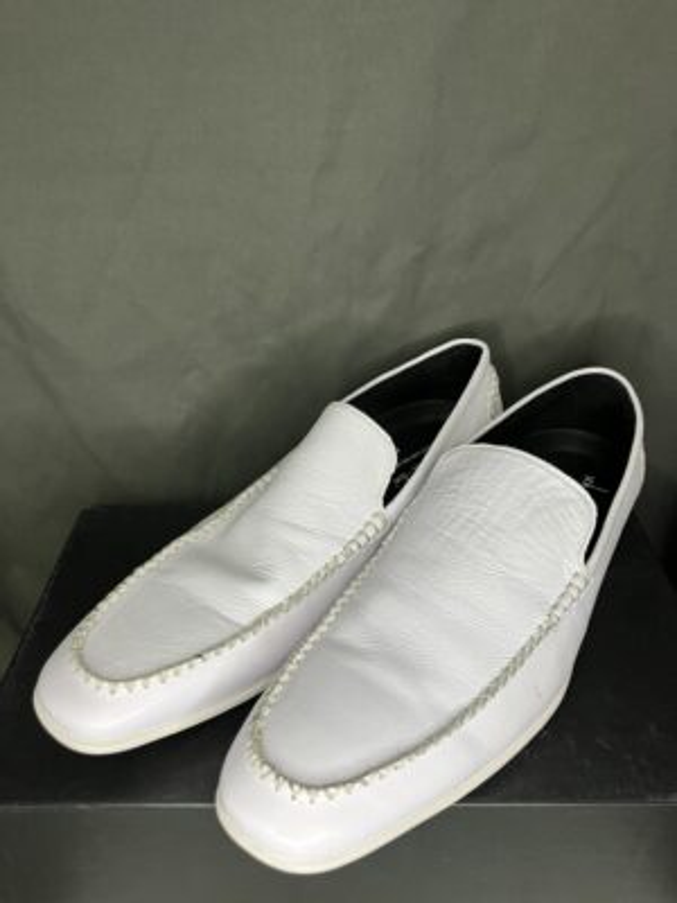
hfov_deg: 49.7
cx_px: 338
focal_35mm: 28
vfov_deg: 63.4
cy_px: 452
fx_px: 730
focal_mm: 3.99
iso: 50
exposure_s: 1/50
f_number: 1.8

□ □ □

Quote the data above in full, leaving out the pictures it holds.

hfov_deg: 49.7
cx_px: 338
focal_35mm: 28
vfov_deg: 63.4
cy_px: 452
fx_px: 730
focal_mm: 3.99
iso: 50
exposure_s: 1/50
f_number: 1.8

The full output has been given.